Months ago, I posted on the worsening and crisis conditions at the Dadaab refugee camp on the border between Somalia and Kenya. The famine ravaging East Africa is a humanitarian crisis of epic proportions. Back in August, Archbishop Dolan and Bishop Gerald F. Kicanas, chairman of Catholic Relief Services (CRS) released a joint statement urging bishops and pastors to take up a second collection specifically for the Horn of Africa. They document the work being done by CRS and the need for greater resources with which to respond to the needs of the people in Somalia, Kenya and Ethiopia. According to CRS data:

More than 12 million East Africans face malnutrition and starvation in the midst of the region’s worst drought in decades.

 

 

 

 

 

 

Over at the Huffington Post, Bono (lead singer of U2 and co-founder of One.org) argues that this famine is not only tragic, it is obscene. He writes:

I’ve been known to drop the occasional expletive, but the most offensive F word to me is not the one that goes f***. It’s F***** — the famine happening in Somalia.

Drought, violence and political instability have invited in the grim reaper on a scale we have not seen in 20 years… more than 30,000 children have died in just three months. The pictures from Dadaab look like a nightmare from centuries past. Yet, this is the 21st century and these pictures are real and, on the whole, unseen. The food crisis in the Horn of Africa is nothing short of a humanitarian catastrophe, but it is getting less attention than the latest Hollywood break-ups and make-ups.

 

The newest media from the One Campaign entitled ” The F – Word: Famine is the Real Obscenity” challenges us to recognize and respond to the hard facts. 30,000 Somali children have died in the last 3 months. Drought, they argue is a natural occurrence; famine; however, is man made.

While I cannot seem to embedd a video, I highly recommend taking a look and thinking about what we consider Obscene. Actors, activists, musicians and politicians cutting across political divides are challenging us to take as stand against what they argue is a human-made crisis.

There is strong historical evidence (such as the Irish potato famine) and economic evidence (the landmark work of Amartya Sen on the economics of famine) demonstrating that yes, drought is a natural phenomenon but famines, at least in the modern period, are man-made. From the perspective of Christian ethics, the famine in East Africa and ongoing suffering is both unjust and scandalous. The One Campaign, Catholic relief services, and other organizations are calling for our voice – calling for us to speak up for the Foreign Aid budget, which is now on the chopping block.

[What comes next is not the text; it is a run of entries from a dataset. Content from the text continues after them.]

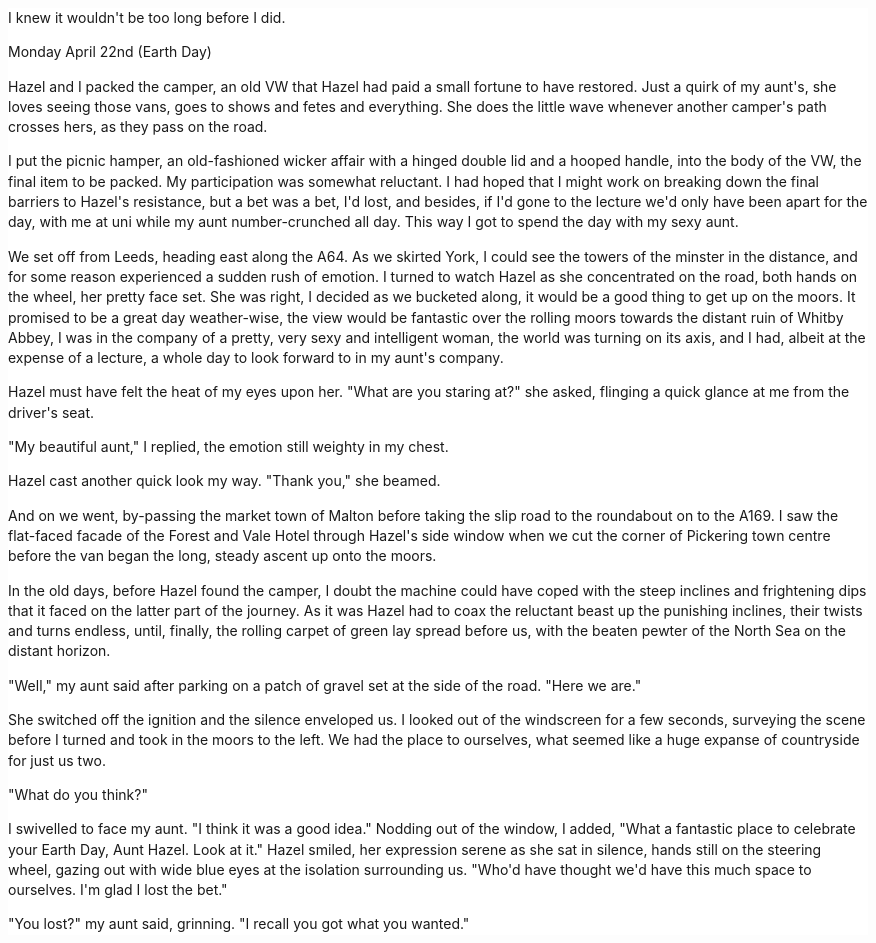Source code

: I knew it wouldn't be too long before I did. 

Monday April 22nd (Earth Day) 

Hazel and I packed the camper, an old VW that Hazel had paid a small fortune to have restored. Just a quirk of my aunt's, she loves seeing those vans, goes to shows and fetes and everything. She does the little wave whenever another camper's path crosses hers, as they pass on the road. 

I put the picnic hamper, an old-fashioned wicker affair with a hinged double lid and a hooped handle, into the body of the VW, the final item to be packed. My participation was somewhat reluctant. I had hoped that I might work on breaking down the final barriers to Hazel's resistance, but a bet was a bet, I'd lost, and besides, if I'd gone to the lecture we'd only have been apart for the day, with me at uni while my aunt number-crunched all day. This way I got to spend the day with my sexy aunt. 

We set off from Leeds, heading east along the A64. As we skirted York, I could see the towers of the minster in the distance, and for some reason experienced a sudden rush of emotion. I turned to watch Hazel as she concentrated on the road, both hands on the wheel, her pretty face set. She was right, I decided as we bucketed along, it would be a good thing to get up on the moors. It promised to be a great day weather-wise, the view would be fantastic over the rolling moors towards the distant ruin of Whitby Abbey, I was in the company of a pretty, very sexy and intelligent woman, the world was turning on its axis, and I had, albeit at the expense of a lecture, a whole day to look forward to in my aunt's company. 

Hazel must have felt the heat of my eyes upon her. "What are you staring at?" she asked, flinging a quick glance at me from the driver's seat. 

"My beautiful aunt," I replied, the emotion still weighty in my chest. 

Hazel cast another quick look my way. "Thank you," she beamed. 

And on we went, by-passing the market town of Malton before taking the slip road to the roundabout on to the A169. I saw the flat-faced facade of the Forest and Vale Hotel through Hazel's side window when we cut the corner of Pickering town centre before the van began the long, steady ascent up onto the moors. 

In the old days, before Hazel found the camper, I doubt the machine could have coped with the steep inclines and frightening dips that it faced on the latter part of the journey. As it was Hazel had to coax the reluctant beast up the punishing inclines, their twists and turns endless, until, finally, the rolling carpet of green lay spread before us, with the beaten pewter of the North Sea on the distant horizon. 

"Well," my aunt said after parking on a patch of gravel set at the side of the road. "Here we are." 

She switched off the ignition and the silence enveloped us. I looked out of the windscreen for a few seconds, surveying the scene before I turned and took in the moors to the left. We had the place to ourselves, what seemed like a huge expanse of countryside for just us two. 

"What do you think?" 

I swivelled to face my aunt. "I think it was a good idea." Nodding out of the window, I added, "What a fantastic place to celebrate your Earth Day, Aunt Hazel. Look at it." Hazel smiled, her expression serene as she sat in silence, hands still on the steering wheel, gazing out with wide blue eyes at the isolation surrounding us. "Who'd have thought we'd have this much space to ourselves. I'm glad I lost the bet." 

"You lost?" my aunt said, grinning. "I recall you got what you wanted."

Personally, I find their use of obscenity quite interesting and accurate. From the perspective of Christian ethics, it seems quite congruous with our deeper understanding of scandal as being more than an embarrassing headline.  In this celebrity culture where scandal and obscenity appear to be about news headlines and salacious headlines – are we even phased by real scandal? real obscenity?  I am not minimizing the obscenity of the f-word; but, it seems quite obvious to me that the situation at the Dadaab refugee camp is obscene. The question is, as one human community, will we respond?